# GIVEN INFORMATION:
_ _ _ _ _
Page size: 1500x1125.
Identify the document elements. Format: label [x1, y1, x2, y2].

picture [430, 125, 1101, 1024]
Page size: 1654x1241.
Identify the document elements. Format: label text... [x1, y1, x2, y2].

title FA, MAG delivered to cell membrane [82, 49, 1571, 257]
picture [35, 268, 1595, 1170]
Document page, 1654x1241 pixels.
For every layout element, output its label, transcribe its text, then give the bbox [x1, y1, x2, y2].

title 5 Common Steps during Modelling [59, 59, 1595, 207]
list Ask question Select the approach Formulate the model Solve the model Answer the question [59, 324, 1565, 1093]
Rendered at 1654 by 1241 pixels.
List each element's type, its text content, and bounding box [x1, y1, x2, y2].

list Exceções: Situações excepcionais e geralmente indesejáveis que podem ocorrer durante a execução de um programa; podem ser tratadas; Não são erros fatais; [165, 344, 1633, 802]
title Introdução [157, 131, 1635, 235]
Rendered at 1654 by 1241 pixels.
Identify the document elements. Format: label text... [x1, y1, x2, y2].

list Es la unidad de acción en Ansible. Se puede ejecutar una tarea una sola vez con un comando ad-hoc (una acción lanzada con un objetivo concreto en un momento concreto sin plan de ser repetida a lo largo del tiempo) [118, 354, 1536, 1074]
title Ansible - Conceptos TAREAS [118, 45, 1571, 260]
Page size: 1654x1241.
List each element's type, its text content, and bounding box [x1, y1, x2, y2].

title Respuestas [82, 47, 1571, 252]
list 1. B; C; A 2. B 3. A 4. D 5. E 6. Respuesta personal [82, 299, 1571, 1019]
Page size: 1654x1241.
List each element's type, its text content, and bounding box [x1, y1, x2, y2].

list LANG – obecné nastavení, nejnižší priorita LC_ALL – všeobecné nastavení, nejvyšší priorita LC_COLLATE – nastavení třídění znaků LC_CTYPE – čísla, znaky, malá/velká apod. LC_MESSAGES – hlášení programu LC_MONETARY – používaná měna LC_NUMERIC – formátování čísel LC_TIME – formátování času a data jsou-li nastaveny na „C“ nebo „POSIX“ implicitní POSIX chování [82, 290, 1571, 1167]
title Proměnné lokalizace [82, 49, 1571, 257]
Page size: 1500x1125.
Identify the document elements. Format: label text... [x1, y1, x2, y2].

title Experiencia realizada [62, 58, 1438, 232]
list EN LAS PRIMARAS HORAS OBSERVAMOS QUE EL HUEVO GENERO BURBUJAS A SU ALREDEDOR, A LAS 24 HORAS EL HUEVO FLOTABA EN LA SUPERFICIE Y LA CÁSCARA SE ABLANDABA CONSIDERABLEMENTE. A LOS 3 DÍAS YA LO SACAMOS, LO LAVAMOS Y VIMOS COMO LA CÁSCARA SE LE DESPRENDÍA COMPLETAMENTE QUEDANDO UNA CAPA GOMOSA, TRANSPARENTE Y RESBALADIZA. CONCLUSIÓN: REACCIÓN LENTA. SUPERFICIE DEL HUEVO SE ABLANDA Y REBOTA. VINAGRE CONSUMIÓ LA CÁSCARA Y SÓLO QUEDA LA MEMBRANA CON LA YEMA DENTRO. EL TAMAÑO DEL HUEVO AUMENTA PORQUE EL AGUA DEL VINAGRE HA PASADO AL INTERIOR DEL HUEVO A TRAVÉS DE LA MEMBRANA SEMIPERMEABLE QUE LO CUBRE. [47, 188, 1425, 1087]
_ _ _ _ _
# TASK OBJECTIVE:
Can you quote every line of the material above word for word, leaving nothing out and changing nothing?

# TASK RESULT:
Page size: 1500x1125.
Identify the document elements. Format: label [x1, y1, x2, y2].

picture [430, 125, 1101, 1024]
Page size: 1654x1241.
Identify the document elements. Format: label text... [x1, y1, x2, y2].

title FA, MAG delivered to cell membrane [82, 49, 1571, 257]
picture [35, 268, 1595, 1170]
Document page, 1654x1241 pixels.
For every layout element, output its label, transcribe its text, then give the bbox [x1, y1, x2, y2].

title 5 Common Steps during Modelling [59, 59, 1595, 207]
list Ask question Select the approach Formulate the model Solve the model Answer the question [59, 324, 1565, 1093]
Rendered at 1654 by 1241 pixels.
List each element's type, its text content, and bounding box [x1, y1, x2, y2].

list Exceções: Situações excepcionais e geralmente indesejáveis que podem ocorrer durante a execução de um programa; podem ser tratadas; Não são erros fatais; [165, 344, 1633, 802]
title Introdução [157, 131, 1635, 235]
Rendered at 1654 by 1241 pixels.
Identify the document elements. Format: label text... [x1, y1, x2, y2].

list Es la unidad de acción en Ansible. Se puede ejecutar una tarea una sola vez con un comando ad-hoc (una acción lanzada con un objetivo concreto en un momento concreto sin plan de ser repetida a lo largo del tiempo) [118, 354, 1536, 1074]
title Ansible - Conceptos TAREAS [118, 45, 1571, 260]
Page size: 1654x1241.
List each element's type, its text content, and bounding box [x1, y1, x2, y2].

title Respuestas [82, 47, 1571, 252]
list 1. B; C; A 2. B 3. A 4. D 5. E 6. Respuesta personal [82, 299, 1571, 1019]
Page size: 1654x1241.
List each element's type, its text content, and bounding box [x1, y1, x2, y2].

list LANG – obecné nastavení, nejnižší priorita LC_ALL – všeobecné nastavení, nejvyšší priorita LC_COLLATE – nastavení třídění znaků LC_CTYPE – čísla, znaky, malá/velká apod. LC_MESSAGES – hlášení programu LC_MONETARY – používaná měna LC_NUMERIC – formátování čísel LC_TIME – formátování času a data jsou-li nastaveny na „C“ nebo „POSIX“ implicitní POSIX chování [82, 290, 1571, 1167]
title Proměnné lokalizace [82, 49, 1571, 257]
Page size: 1500x1125.
Identify the document elements. Format: label text... [x1, y1, x2, y2].

title Experiencia realizada [62, 58, 1438, 232]
list EN LAS PRIMARAS HORAS OBSERVAMOS QUE EL HUEVO GENERO BURBUJAS A SU ALREDEDOR, A LAS 24 HORAS EL HUEVO FLOTABA EN LA SUPERFICIE Y LA CÁSCARA SE ABLANDABA CONSIDERABLEMENTE. A LOS 3 DÍAS YA LO SACAMOS, LO LAVAMOS Y VIMOS COMO LA CÁSCARA SE LE DESPRENDÍA COMPLETAMENTE QUEDANDO UNA CAPA GOMOSA, TRANSPARENTE Y RESBALADIZA. CONCLUSIÓN: REACCIÓN LENTA. SUPERFICIE DEL HUEVO SE ABLANDA Y REBOTA. VINAGRE CONSUMIÓ LA CÁSCARA Y SÓLO QUEDA LA MEMBRANA CON LA YEMA DENTRO. EL TAMAÑO DEL HUEVO AUMENTA PORQUE EL AGUA DEL VINAGRE HA PASADO AL INTERIOR DEL HUEVO A TRAVÉS DE LA MEMBRANA SEMIPERMEABLE QUE LO CUBRE. [47, 188, 1425, 1087]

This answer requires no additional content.